- [Goal of the exercise] Keeping each line exactly as it is, output all of the records.

Stored items
== Segment start ==

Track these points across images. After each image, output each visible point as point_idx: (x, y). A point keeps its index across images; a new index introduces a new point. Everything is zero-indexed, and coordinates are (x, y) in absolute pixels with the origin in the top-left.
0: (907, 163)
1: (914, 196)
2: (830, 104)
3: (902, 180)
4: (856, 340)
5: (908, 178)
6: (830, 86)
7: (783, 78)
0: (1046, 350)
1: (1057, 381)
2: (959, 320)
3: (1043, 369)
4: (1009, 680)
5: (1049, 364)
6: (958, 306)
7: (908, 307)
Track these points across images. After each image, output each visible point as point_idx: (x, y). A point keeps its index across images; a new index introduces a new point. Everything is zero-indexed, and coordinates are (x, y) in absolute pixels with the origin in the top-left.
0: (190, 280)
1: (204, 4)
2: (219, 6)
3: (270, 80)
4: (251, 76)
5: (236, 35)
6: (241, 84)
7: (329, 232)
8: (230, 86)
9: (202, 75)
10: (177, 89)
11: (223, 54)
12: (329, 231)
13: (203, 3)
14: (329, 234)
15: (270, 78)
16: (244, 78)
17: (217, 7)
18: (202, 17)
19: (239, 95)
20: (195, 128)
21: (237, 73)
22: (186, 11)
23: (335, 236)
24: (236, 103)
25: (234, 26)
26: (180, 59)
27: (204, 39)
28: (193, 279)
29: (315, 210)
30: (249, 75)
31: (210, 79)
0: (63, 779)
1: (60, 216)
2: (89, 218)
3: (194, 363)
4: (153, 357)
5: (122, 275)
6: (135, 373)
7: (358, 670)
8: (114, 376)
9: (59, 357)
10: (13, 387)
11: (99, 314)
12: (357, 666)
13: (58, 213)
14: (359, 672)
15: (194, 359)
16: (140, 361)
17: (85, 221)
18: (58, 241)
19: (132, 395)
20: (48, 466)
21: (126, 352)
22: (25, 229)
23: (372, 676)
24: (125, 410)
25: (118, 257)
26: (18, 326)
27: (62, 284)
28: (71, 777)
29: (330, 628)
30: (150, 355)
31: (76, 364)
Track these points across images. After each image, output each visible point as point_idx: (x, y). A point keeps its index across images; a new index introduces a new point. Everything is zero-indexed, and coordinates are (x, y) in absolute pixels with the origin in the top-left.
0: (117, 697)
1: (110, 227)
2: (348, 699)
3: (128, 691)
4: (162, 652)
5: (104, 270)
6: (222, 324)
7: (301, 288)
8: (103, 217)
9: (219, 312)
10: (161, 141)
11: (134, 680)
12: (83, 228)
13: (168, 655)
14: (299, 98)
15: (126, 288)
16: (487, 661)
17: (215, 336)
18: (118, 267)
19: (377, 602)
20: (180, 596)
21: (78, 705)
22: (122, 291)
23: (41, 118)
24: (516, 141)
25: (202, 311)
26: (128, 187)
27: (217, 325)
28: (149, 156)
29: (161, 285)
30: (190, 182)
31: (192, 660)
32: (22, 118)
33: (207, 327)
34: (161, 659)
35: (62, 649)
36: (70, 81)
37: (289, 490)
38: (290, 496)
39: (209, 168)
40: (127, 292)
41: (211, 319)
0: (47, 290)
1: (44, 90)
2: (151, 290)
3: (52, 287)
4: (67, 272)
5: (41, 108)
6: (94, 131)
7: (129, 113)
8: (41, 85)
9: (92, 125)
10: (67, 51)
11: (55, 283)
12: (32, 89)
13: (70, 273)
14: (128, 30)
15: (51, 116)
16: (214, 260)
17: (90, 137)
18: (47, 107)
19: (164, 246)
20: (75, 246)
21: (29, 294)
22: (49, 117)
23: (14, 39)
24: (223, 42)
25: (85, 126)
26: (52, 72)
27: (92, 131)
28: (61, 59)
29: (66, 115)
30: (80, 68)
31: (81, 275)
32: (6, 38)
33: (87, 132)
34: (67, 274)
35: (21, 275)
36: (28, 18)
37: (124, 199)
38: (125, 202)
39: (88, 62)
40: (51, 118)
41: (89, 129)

== Segment end ==

- [Problem solution]
Track these points across images. After each image, output each visible point as point_idx: (x, y). A point keeps its index across images; a new index introduces a new point. Everything is zero-indexed, and coordinates are (x, y) in absolute pixels with the origin in the top-left.
0: (907, 163)
1: (914, 196)
2: (830, 104)
3: (902, 180)
4: (856, 340)
5: (908, 178)
6: (830, 86)
7: (783, 78)
0: (1046, 350)
1: (1057, 381)
2: (959, 320)
3: (1043, 369)
4: (1009, 680)
5: (1049, 364)
6: (958, 306)
7: (908, 307)
Track these points across images. After each image, output each visible point as point_idx: (x, y). A point keeps its index across images; a new index introduces a new point. Everything is zero-indexed, and coordinates are (x, y) in absolute pixels with the origin in the top-left.
0: (190, 280)
1: (204, 4)
2: (219, 6)
3: (270, 80)
4: (251, 76)
5: (236, 35)
6: (241, 84)
7: (329, 232)
8: (230, 86)
9: (202, 75)
10: (177, 89)
11: (223, 54)
12: (329, 231)
13: (203, 3)
14: (329, 234)
15: (270, 78)
16: (244, 78)
17: (217, 7)
18: (202, 17)
19: (239, 95)
20: (195, 128)
21: (237, 73)
22: (186, 11)
23: (335, 236)
24: (236, 103)
25: (234, 26)
26: (180, 59)
27: (204, 39)
28: (193, 279)
29: (315, 210)
30: (249, 75)
31: (210, 79)
0: (63, 779)
1: (60, 216)
2: (89, 218)
3: (194, 363)
4: (153, 357)
5: (122, 275)
6: (135, 373)
7: (358, 670)
8: (114, 376)
9: (59, 357)
10: (13, 387)
11: (99, 314)
12: (357, 666)
13: (58, 213)
14: (359, 672)
15: (194, 359)
16: (140, 361)
17: (85, 221)
18: (58, 241)
19: (132, 395)
20: (48, 466)
21: (126, 352)
22: (25, 229)
23: (372, 676)
24: (125, 410)
25: (118, 257)
26: (18, 326)
27: (62, 284)
28: (71, 777)
29: (330, 628)
30: (150, 355)
31: (76, 364)
Track these points across images. After each image, output each visible point as point_idx: (x, y). A point keeps its index across images; a new index introduces a new point. Everything is zero-indexed, and coordinates are (x, y) in absolute pixels with the origin in the top-left.
0: (117, 697)
1: (110, 227)
2: (348, 699)
3: (128, 691)
4: (162, 652)
5: (104, 270)
6: (222, 324)
7: (301, 288)
8: (103, 217)
9: (219, 312)
10: (161, 141)
11: (134, 680)
12: (83, 228)
13: (168, 655)
14: (299, 98)
15: (126, 288)
16: (487, 661)
17: (215, 336)
18: (118, 267)
19: (377, 602)
20: (180, 596)
21: (78, 705)
22: (122, 291)
23: (41, 118)
24: (516, 141)
25: (202, 311)
26: (128, 187)
27: (217, 325)
28: (149, 156)
29: (161, 285)
30: (190, 182)
31: (192, 660)
32: (22, 118)
33: (207, 327)
34: (161, 659)
35: (62, 649)
36: (70, 81)
37: (289, 490)
38: (290, 496)
39: (209, 168)
40: (127, 292)
41: (211, 319)
0: (47, 290)
1: (44, 90)
2: (151, 290)
3: (52, 287)
4: (67, 272)
5: (41, 108)
6: (94, 131)
7: (129, 113)
8: (41, 85)
9: (92, 125)
10: (67, 51)
11: (55, 283)
12: (32, 89)
13: (70, 273)
14: (128, 30)
15: (51, 116)
16: (214, 260)
17: (90, 137)
18: (47, 107)
19: (164, 246)
20: (75, 246)
21: (29, 294)
22: (49, 117)
23: (14, 39)
24: (223, 42)
25: (85, 126)
26: (52, 72)
27: (92, 131)
28: (61, 59)
29: (66, 115)
30: (80, 68)
31: (81, 275)
32: (6, 38)
33: (87, 132)
34: (67, 274)
35: (21, 275)
36: (28, 18)
37: (124, 199)
38: (125, 202)
39: (88, 62)
40: (51, 118)
41: (89, 129)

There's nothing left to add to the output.